The “triple lock” promise – that pensions will always rise by whichever is higher out of inflation, earnings growth or 2.5 per cent – made by the Conservatives before the 2010 election was irresponsibly profligate. In 2015 a report published by the Government Actuary Department estimated that the pension triple lock would cost taxpayers an extra £6 billion a year, an unnecessary waste at a time when government expenditure needs to be falling.
Yet today Theresa May reasserted her commitment to the lock.
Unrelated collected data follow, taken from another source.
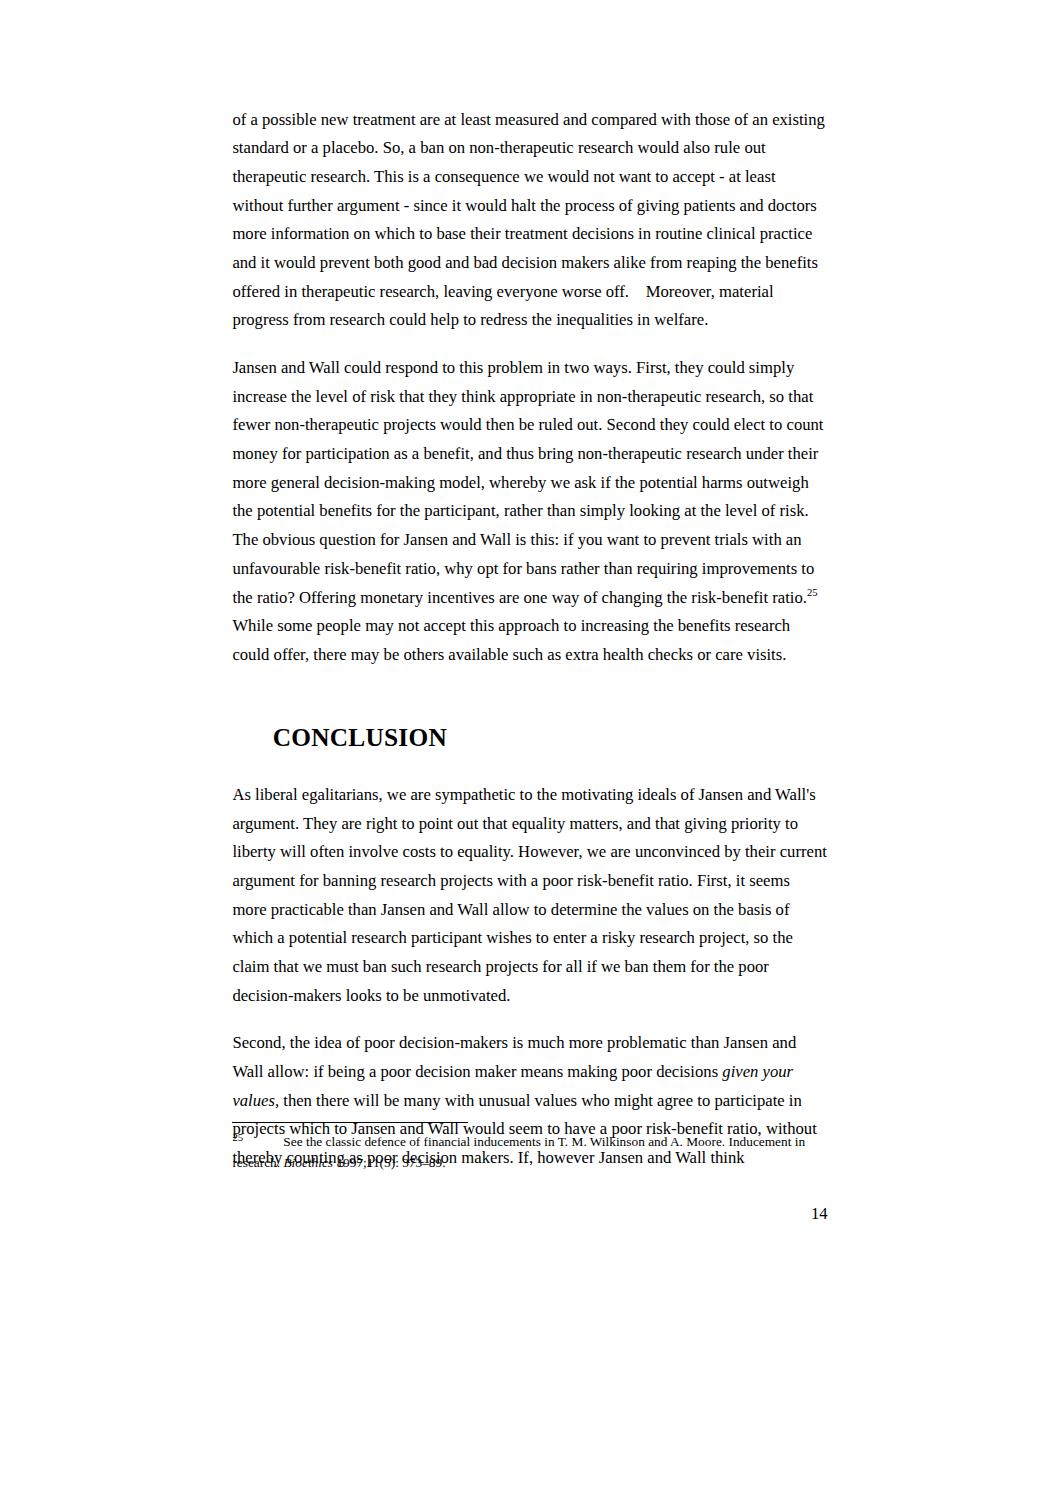of a possible new treatment are at least measured and compared with those of an existing standard or a placebo. So, a ban on non-therapeutic research would also rule out therapeutic research. This is a consequence we would not want to accept - at least without further argument - since it would halt the process of giving patients and doctors more information on which to base their treatment decisions in routine clinical practice and it would prevent both good and bad decision makers alike from reaping the benefits offered in therapeutic research, leaving everyone worse off. Moreover, material progress from research could help to redress the inequalities in welfare.
Jansen and Wall could respond to this problem in two ways. First, they could simply increase the level of risk that they think appropriate in non-therapeutic research, so that fewer non-therapeutic projects would then be ruled out. Second they could elect to count money for participation as a benefit, and thus bring non-therapeutic research under their more general decision-making model, whereby we ask if the potential harms outweigh the potential benefits for the participant, rather than simply looking at the level of risk. The obvious question for Jansen and Wall is this: if you want to prevent trials with an unfavourable risk-benefit ratio, why opt for bans rather than requiring improvements to the ratio? Offering monetary incentives are one way of changing the risk-benefit ratio.25 While some people may not accept this approach to increasing the benefits research could offer, there may be others available such as extra health checks or care visits.
CONCLUSION
As liberal egalitarians, we are sympathetic to the motivating ideals of Jansen and Wall's argument. They are right to point out that equality matters, and that giving priority to liberty will often involve costs to equality. However, we are unconvinced by their current argument for banning research projects with a poor risk-benefit ratio. First, it seems more practicable than Jansen and Wall allow to determine the values on the basis of which a potential research participant wishes to enter a risky research project, so the claim that we must ban such research projects for all if we ban them for the poor decision-makers looks to be unmotivated.
Second, the idea of poor decision-makers is much more problematic than Jansen and Wall allow: if being a poor decision maker means making poor decisions given your values, then there will be many with unusual values who might agree to participate in projects which to Jansen and Wall would seem to have a poor risk-benefit ratio, without thereby counting as poor decision makers. If, however Jansen and Wall think
25 See the classic defence of financial inducements in T. M. Wilkinson and A. Moore. Inducement in research. Bioethics 1997;11(5): 373–89.
14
The Prime Minister was forced to defend the pledge after former pensions minster, Baroness Altmann, proposed an alternative double lock, whereby pensions would increase in line only with inflation or earnings. Lady Altmann warned that the cost to taxpayers of keeping the triple lock would be 'enormous' after the next election, and that the '2.5 percent bit doesn't make sense.'
And she isn't the first to call it into question. After resigning as work and pensions secretary in March this year, Iain Duncan Smith called for a review of the triple lock citing fears that welfare savings were disproportionately coming from working age benefits. Ditching the triple lock and freezing pensions in 2016-17, thereafter increasing them only with inflation, would save £10 billion by 2020-21.
The Taxpayers Alliance has long opposed the pension triple lock - it is unjustifiable and devoid of any economic merit.